__Task goal__
Each line of the data must reappear exactly in your answer, with no images included.

• • • • •

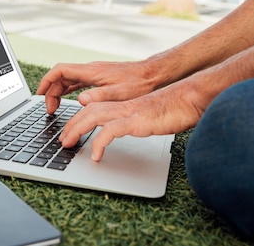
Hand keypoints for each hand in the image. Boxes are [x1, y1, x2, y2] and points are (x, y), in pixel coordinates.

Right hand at [36, 60, 159, 112]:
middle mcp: (90, 70)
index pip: (60, 70)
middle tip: (50, 110)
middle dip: (50, 92)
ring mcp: (94, 73)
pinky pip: (77, 82)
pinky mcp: (99, 78)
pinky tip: (69, 101)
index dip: (46, 81)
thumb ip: (99, 96)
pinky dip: (68, 91)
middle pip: (61, 76)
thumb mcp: (119, 93)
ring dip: (58, 92)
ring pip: (68, 79)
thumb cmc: (139, 83)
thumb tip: (80, 100)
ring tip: (55, 108)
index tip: (39, 95)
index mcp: (91, 72)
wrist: (153, 75)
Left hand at [59, 74, 216, 160]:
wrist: (191, 99)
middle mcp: (123, 106)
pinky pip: (112, 130)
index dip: (78, 119)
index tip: (70, 133)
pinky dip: (100, 142)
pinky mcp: (138, 120)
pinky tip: (96, 155)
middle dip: (71, 125)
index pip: (94, 108)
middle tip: (62, 141)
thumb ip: (134, 121)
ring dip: (77, 130)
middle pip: (88, 110)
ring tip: (68, 145)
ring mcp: (129, 112)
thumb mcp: (148, 117)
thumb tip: (125, 130)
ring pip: (94, 116)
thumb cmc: (174, 109)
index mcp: (124, 104)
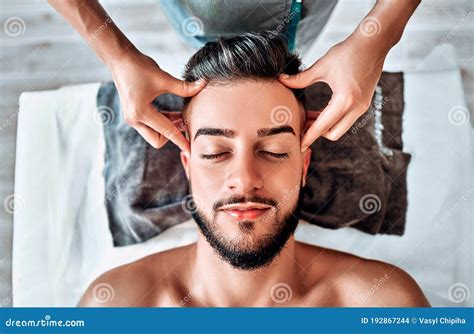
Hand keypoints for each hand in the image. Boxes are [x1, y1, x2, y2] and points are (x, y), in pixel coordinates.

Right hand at [111, 52, 205, 151]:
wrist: (120, 59)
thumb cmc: (139, 67)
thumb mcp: (164, 78)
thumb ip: (185, 87)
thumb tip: (204, 84)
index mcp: (141, 112)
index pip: (166, 132)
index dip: (181, 141)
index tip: (191, 150)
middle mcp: (134, 119)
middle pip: (158, 140)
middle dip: (172, 135)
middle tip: (186, 122)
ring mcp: (132, 118)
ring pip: (154, 134)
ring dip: (168, 127)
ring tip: (181, 116)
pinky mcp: (133, 114)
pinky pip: (150, 126)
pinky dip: (162, 122)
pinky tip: (173, 114)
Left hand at [279, 35, 386, 150]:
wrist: (374, 43)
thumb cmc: (347, 52)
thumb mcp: (321, 66)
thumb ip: (300, 79)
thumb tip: (281, 80)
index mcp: (344, 101)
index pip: (322, 127)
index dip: (308, 137)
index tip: (298, 146)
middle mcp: (356, 108)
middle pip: (333, 134)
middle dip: (316, 134)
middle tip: (301, 125)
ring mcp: (362, 107)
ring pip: (340, 128)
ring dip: (325, 126)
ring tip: (309, 116)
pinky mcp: (364, 103)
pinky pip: (346, 119)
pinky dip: (333, 119)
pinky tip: (321, 111)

• • • • •

__Written solution__
Hand keypoints for each hand in the image. Boxes are [x1, y1, x2, y2] and points are (x, y), in pixel coordinates.

Right hand at [36, 60, 159, 112]:
middle mcp: (90, 70)
index pip: (60, 70)
middle tip: (50, 110)
middle dip: (50, 92)
ring mcp: (94, 73)
pinky pip: (77, 82)
pinky mcp: (99, 78)
pinky tip: (69, 101)
index dip: (46, 81)
thumb ip: (99, 96)
pinky dip: (68, 91)
middle pip: (61, 76)
thumb mcp: (119, 93)
ring dip: (58, 92)
ring pip: (68, 79)
thumb cmc: (139, 83)
thumb tip: (80, 100)
ring tip: (55, 108)
index tip: (39, 95)
index mcp: (91, 72)
wrist: (153, 75)
Left hand at [59, 74, 216, 160]:
wrist: (191, 99)
middle mcp: (123, 106)
pinky pip: (112, 130)
index dip: (78, 119)
index tip: (70, 133)
pinky dip: (100, 142)
pinky mcp: (138, 120)
pinky tip: (96, 155)
middle dip: (71, 125)
index pip: (94, 108)
middle tip: (62, 141)
thumb ip: (134, 121)
ring dip: (77, 130)
middle pip: (88, 110)
ring tip: (68, 145)
ring mcp: (129, 112)
thumb mcp: (148, 117)
thumb tip: (125, 130)
ring pip: (94, 116)
thumb cmc: (174, 109)
index mcp: (124, 104)
Hand keypoints for each hand in the image. Boxes are [x1, y1, x2, y2] and points are (x, y), in pixel coordinates.

Right hand at [111, 52, 205, 151]:
wrist: (120, 59)
thumb cmc: (139, 67)
thumb mcp: (164, 78)
thumb ip: (185, 87)
thumb tip: (204, 84)
index mcp: (141, 112)
index pip: (166, 132)
index dip: (181, 141)
index tip: (191, 150)
middle mcp: (134, 119)
middle pip: (158, 140)
middle dip: (172, 135)
middle tip: (186, 122)
ring mcp: (132, 118)
ring pip: (154, 134)
ring dip: (168, 127)
ring tip: (181, 116)
pinky mcp: (133, 114)
pinky pip: (150, 126)
pinky dip: (162, 122)
pinky tip: (173, 114)
Left hand at [279, 35, 386, 150]:
wrist: (374, 43)
thumb cmc: (347, 52)
thumb mcp: (321, 66)
thumb ip: (300, 79)
thumb tip: (281, 80)
index mcp: (344, 101)
index pip: (322, 127)
index dip: (308, 137)
index tip: (298, 146)
middle mcp: (356, 108)
middle pip: (333, 134)
middle dip: (316, 134)
middle tip: (301, 125)
ring mcp: (362, 107)
ring pip: (340, 128)
ring dip: (325, 126)
ring tip: (309, 116)
pinky mcp: (364, 103)
pinky pip: (346, 119)
pinky dip: (333, 119)
pinky tip: (321, 111)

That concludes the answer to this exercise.